El fútbol mundial está por chocar de frente contra la crisis ambiental. Según un estudio del grupo World Weather Attribution (WWA), la Copa Mundial de Fútbol de 2026 se perfila como el torneo más peligroso de la historia en términos térmicos. Los científicos utilizaron el índice WBGT —que combina temperatura y humedad— para evaluar el estrés sobre el cuerpo humano, concluyendo que al menos el 25% de los 104 partidos programados se jugarán bajo condiciones que superan los límites de seguridad de FIFPRO. Esta problemática emergente obligará a la FIFA a implementar protocolos de refrigeración extremos para evitar colapsos en pleno campo de juego.

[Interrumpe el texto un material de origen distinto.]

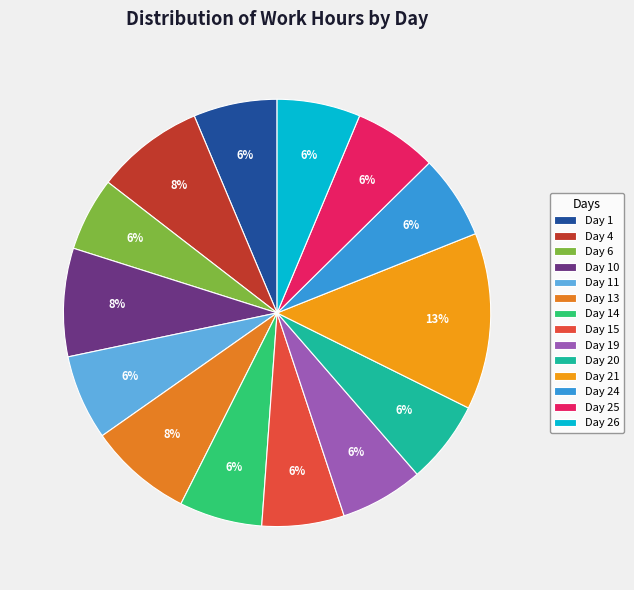

Which category has the biggest portion of the pie?

Day 21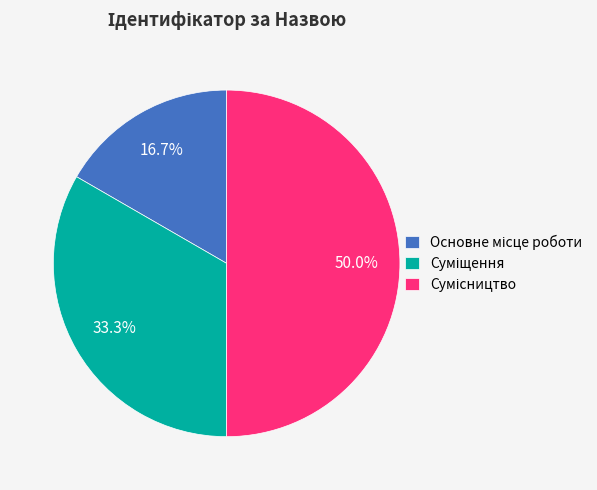

To the nearest percent, what percentage of the pie is Основне місце роботи?

17%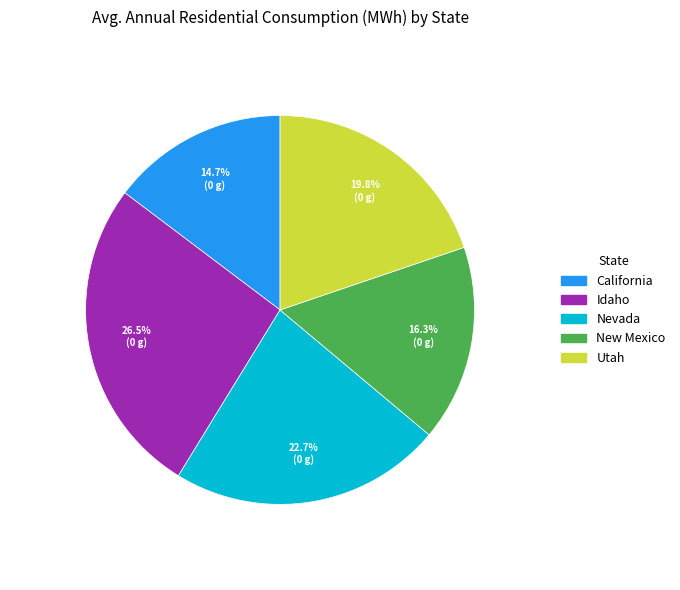

Is Utah the majority of the pie?

No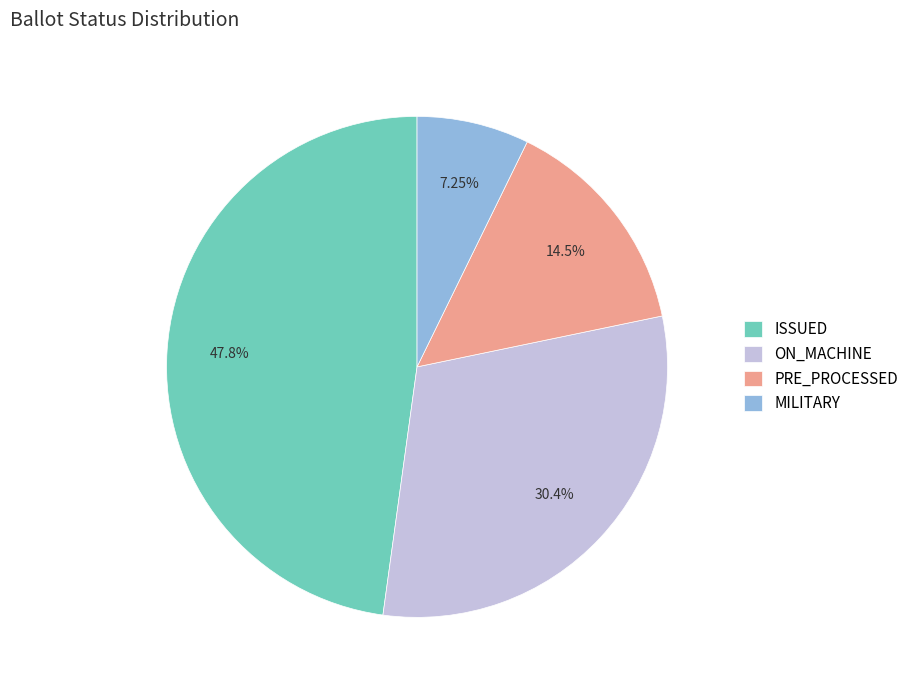

Is there any slice that represents more than half of the pie?

No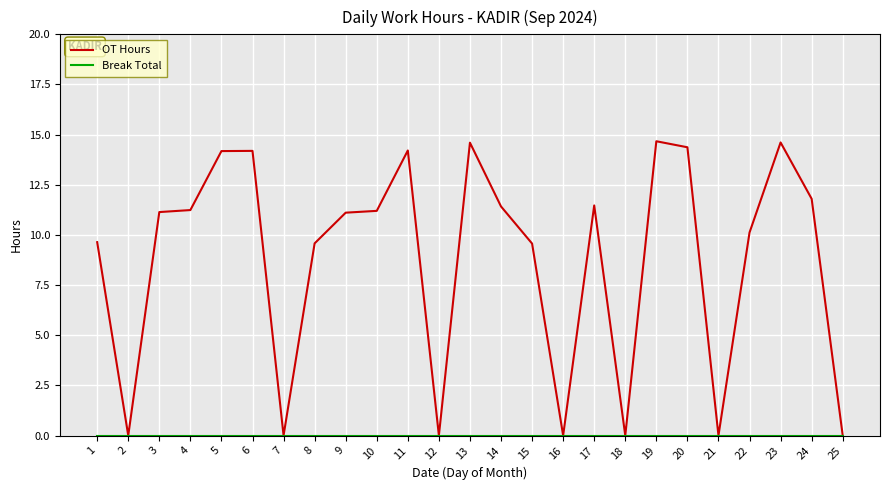

Between 7 and 13, which series saw the biggest shift?

OT Hours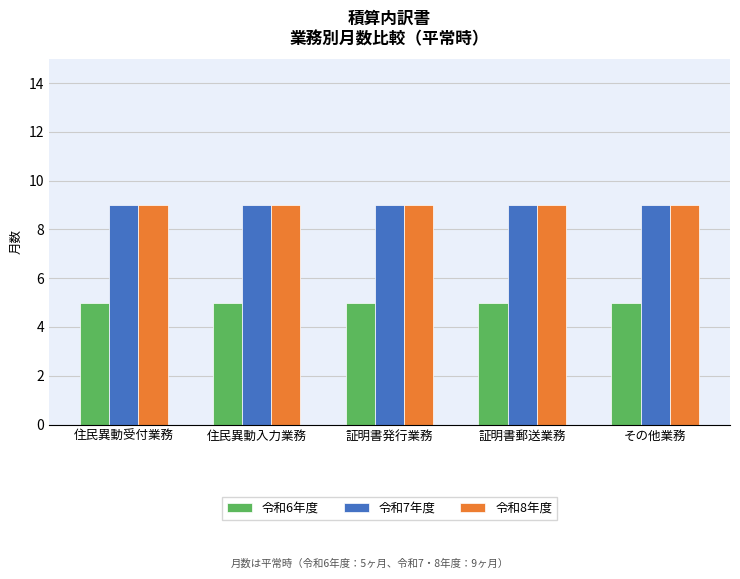

What is the label of the 5th bar from the right?

住民異動受付業務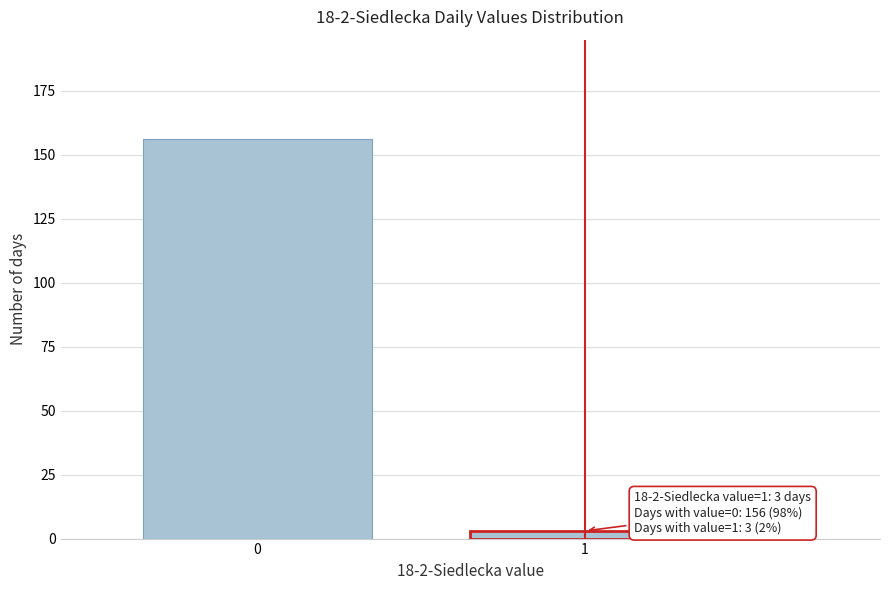

Reading left to right, extract all data points from this chart.

156	3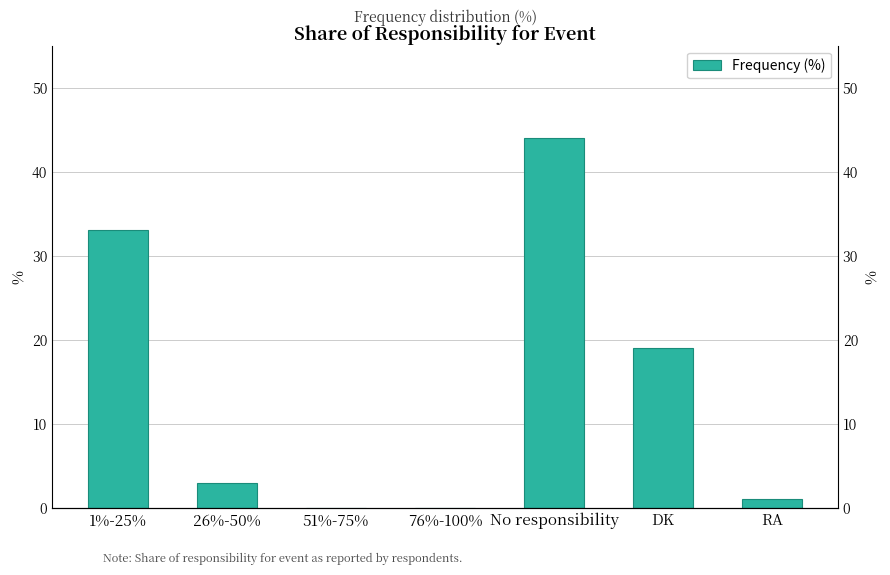

Reading left to right, what are all the values shown in this chart?

33	3	0	0	44	19	1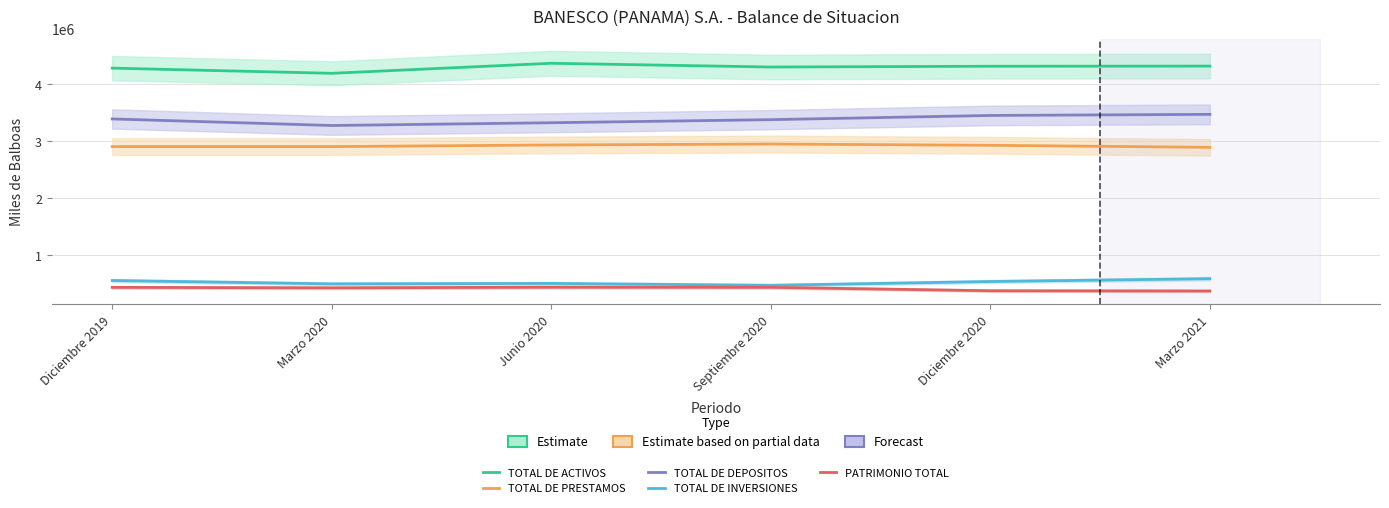

True or false: TOTAL DE PRESTAMOS has a value of 2890472.5 at Marzo 2021.

True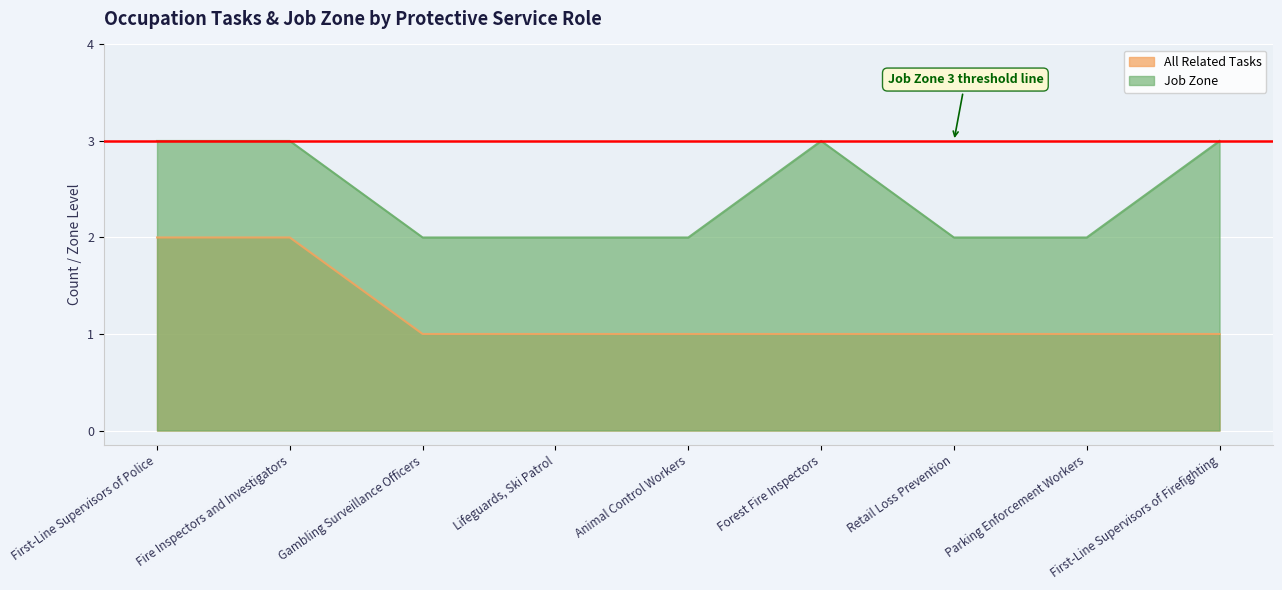

What is the lowest value of the All Related Tasks series?

1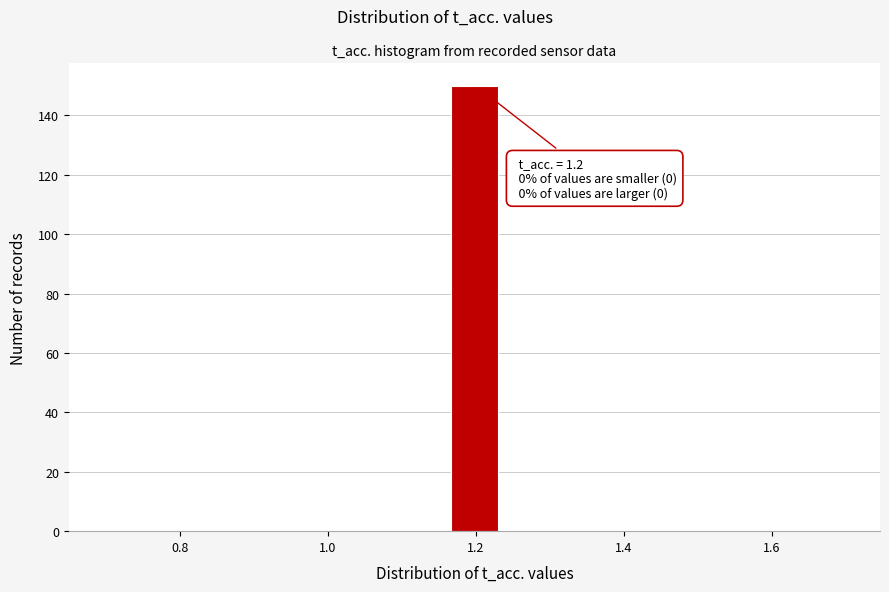

Around what value on the x-axis is the tallest bar? Give the approximate position of its centre, as read against the axis.

1.20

Desde que Estados Unidos fue sede en 1994, las probabilidades de sufrir temperaturas extremas se han multiplicado drásticamente. El riesgo no es solo una sensación térmica elevada; los expertos advierten sobre escenarios de «nivel de cancelación», donde la práctica deportiva se vuelve sencillamente imposible sin poner en riesgo la vida. Esta situación de la naturaleza, impulsada por décadas de emisiones sin control, expone la falta de infraestructura climática en sedes clave como Miami, Kansas City y Filadelfia, donde la humedad sofocante impide que el organismo se enfríe naturalmente.
Sedes vulnerables y estadios sin clima
La contracara de la organización es que la mayoría de los estadios elegidos no cuentan con sistemas de climatización avanzada. De hecho, solo tres sedes disponen de techos y refrigeración interior, dejando al resto de los encuentros a merced de olas de calor que hoy son más frecuentes e intensas que hace treinta años. La gestión del torneo podría verse forzada a realizar cambios de horario de último momento, trasladando partidos a la noche o madrugada para proteger a los miles de aficionados que llenarán las gradas, quienes también son víctimas directas de este tóxico invisible que es el calor extremo.
El deporte ante una encrucijada histórica
La situación del Mundial 2026 marca un precedente para todos los eventos masivos al aire libre. Los investigadores señalan que la adaptación de infraestructuras ya no es una opción, sino una necesidad de supervivencia para el espectáculo. El fútbol entra así de lleno en el debate sobre la urgencia de reducir emisiones; de lo contrario, el calendario deportivo internacional tendrá que transformarse por completo, abandonando las ediciones de verano en gran parte del planeta. La seguridad sanitaria debe estar por encima del negocio, en un contexto donde el clima ya empezó a jugar su propio partido.